Communication is not about the sender. It’s about the receiver. Effective communication relies upon first packaging information of interest to the receiver and delivering it in a format the receiver can understand. Once that is complete, the communication channel is open, and the sender can transmit additional information of interest or concern. When we think of this in a document-centric paradigm, communication is somewhat simplified. Agree upon the template to use, populate the template with information about the problem / solution of interest, and rely upon the fact that all involved can read the document. It’s a low-fidelity approach fraught with difficulties (information overload, information navigation, and ambiguity to name just a few), but the approach itself spans audiences.

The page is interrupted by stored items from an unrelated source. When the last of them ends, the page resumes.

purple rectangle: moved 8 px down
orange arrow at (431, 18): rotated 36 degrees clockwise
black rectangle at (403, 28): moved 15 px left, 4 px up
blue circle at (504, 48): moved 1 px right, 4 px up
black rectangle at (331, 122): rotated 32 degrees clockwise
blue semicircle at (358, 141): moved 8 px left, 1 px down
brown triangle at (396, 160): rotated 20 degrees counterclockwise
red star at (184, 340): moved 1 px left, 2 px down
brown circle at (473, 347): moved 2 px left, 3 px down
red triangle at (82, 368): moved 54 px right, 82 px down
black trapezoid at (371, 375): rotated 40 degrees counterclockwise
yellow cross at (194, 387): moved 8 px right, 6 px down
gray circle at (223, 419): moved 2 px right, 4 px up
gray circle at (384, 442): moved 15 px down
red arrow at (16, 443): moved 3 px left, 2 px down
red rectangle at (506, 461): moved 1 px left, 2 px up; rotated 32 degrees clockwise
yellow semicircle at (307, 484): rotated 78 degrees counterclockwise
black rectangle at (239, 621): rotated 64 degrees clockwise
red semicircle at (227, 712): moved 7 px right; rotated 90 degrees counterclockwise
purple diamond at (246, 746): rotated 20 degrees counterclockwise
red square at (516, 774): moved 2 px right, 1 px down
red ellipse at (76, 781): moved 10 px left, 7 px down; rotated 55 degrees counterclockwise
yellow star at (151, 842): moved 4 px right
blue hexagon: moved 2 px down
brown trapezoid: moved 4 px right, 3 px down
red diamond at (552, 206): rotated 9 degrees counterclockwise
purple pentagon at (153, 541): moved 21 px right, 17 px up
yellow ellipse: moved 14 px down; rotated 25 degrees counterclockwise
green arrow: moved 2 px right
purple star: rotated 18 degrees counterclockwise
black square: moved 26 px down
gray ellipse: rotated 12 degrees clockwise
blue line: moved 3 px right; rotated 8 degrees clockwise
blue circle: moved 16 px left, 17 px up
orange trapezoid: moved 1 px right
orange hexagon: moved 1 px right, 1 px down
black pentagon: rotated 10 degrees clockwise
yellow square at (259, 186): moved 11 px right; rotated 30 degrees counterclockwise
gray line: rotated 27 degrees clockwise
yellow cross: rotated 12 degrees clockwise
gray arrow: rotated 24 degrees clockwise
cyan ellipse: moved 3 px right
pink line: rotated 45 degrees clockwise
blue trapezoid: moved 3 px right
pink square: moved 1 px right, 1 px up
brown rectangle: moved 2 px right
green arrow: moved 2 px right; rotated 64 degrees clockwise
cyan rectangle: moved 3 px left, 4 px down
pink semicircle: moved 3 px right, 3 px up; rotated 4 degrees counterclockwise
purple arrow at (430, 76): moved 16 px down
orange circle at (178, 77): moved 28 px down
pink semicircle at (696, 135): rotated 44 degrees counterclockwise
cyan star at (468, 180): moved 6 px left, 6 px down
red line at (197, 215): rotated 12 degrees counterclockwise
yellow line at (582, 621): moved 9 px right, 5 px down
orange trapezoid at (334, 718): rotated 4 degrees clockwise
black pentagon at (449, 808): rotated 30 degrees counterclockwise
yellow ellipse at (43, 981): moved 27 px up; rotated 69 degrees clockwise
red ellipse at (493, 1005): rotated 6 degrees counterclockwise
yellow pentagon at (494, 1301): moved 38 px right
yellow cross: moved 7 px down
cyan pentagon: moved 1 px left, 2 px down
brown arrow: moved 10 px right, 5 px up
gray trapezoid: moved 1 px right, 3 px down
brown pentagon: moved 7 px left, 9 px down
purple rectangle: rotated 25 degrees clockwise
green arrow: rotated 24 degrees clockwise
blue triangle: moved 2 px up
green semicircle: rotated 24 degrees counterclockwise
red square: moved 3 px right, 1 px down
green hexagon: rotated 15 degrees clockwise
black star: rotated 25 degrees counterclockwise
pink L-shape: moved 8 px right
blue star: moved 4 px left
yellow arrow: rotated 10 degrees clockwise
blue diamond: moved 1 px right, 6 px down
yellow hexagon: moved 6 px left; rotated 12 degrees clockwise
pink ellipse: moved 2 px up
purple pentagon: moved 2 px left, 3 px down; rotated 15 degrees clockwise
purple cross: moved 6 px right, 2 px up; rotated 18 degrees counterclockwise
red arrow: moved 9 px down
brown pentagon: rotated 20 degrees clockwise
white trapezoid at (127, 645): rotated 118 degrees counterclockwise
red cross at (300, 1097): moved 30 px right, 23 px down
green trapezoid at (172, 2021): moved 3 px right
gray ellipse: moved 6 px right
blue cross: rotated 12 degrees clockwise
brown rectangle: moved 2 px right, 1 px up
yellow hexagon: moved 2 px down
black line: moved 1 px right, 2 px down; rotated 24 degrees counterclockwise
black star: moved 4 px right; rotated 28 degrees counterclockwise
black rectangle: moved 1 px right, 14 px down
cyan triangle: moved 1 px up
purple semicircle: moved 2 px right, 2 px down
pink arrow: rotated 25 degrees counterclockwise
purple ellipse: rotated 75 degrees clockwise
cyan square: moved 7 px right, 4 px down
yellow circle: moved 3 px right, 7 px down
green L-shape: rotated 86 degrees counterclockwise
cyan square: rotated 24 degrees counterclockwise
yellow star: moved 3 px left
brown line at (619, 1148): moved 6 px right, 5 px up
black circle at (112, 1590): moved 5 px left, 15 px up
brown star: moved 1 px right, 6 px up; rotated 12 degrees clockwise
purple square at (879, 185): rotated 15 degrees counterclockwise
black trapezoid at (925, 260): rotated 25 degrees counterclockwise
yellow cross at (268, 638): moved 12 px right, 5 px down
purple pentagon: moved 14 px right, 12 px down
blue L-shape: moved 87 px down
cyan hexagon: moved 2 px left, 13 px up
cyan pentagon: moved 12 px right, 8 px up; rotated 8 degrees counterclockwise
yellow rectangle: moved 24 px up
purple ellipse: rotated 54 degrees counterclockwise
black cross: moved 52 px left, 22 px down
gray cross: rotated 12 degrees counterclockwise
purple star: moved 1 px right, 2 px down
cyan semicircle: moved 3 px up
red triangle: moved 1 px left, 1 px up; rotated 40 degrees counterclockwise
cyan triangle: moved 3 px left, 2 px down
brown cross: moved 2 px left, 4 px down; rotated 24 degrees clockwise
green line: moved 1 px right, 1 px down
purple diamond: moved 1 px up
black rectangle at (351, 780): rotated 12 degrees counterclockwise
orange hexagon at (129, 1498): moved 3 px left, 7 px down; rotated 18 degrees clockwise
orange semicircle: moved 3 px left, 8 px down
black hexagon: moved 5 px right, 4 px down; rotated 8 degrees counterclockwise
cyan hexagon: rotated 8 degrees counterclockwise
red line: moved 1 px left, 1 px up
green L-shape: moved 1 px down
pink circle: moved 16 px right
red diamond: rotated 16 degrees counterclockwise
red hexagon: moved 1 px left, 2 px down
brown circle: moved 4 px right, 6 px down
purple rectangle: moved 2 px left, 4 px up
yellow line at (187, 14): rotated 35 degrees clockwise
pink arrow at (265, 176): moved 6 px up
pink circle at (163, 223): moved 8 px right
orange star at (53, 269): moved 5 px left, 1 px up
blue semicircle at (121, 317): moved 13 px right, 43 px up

As we communicate in the age of models, we must take a systems perspective. It’s not necessary to sacrifice our communication needs as systems engineers, but it’s foolhardy to believe that we can be effective if we expect those around us to adopt mechanisms tailored to our perspectives and needs. We must address communication across the project team rather than optimizing communication and representations for our personal needs. Otherwise, we cannot effectively engage others, elicit their insights, expose our ideas, and harness the collective knowledge of the team to deliver the right solution. The path to quality and the path to project success lies not in optimizing specialist communication but in optimizing the full system of communication.

Done well, model-based approaches separate model from representation. We can look at the same model from multiple viewpoints, representing the information of interest for that viewpoint in a format appropriate for the specific audience (the concept of fit for purpose views). That may mean activity diagrams and internal block diagrams for systems engineers, dashboards for managers, “architoons” (technical cartoons) for first-level exposure to the problem and the solution, and even traditional specifications to cross the contractual boundary. Putting the information of interest in the format of the receiver enables effective communication, allowing the receiver to bring his or her full intellect and value to the problem at hand. It makes the job harder for the systems engineer who must be part translator and part chameleon, able to work effectively in the language and representation of the audience. But this is our responsibility, one of the classic roles we play as systems engineers and one we cannot shirk.

So when communicating in a model-based age, what do you do? Look to your stakeholders to understand their needs (both in content and notation). Treat project communication as a system itself and deliberately architect it. If you are fortunate enough to have an environment that generates diverse views of your model, leverage it and play the chameleon engaging each audience in their native language. If not, constrain the representations that you use – it’s your responsibility to ensure coherence and consistency across whatever diagrams, tables, documents, and artifacts you choose – but choose those representations based upon the need of the project team rather than optimizing for yourself.

There is a direct correlation between communication, the ability to effectively engage the project team, and our ability to match a solution to the problem. It’s up to us whether we recognize this and optimize for project success or selfishly suboptimize for ourselves.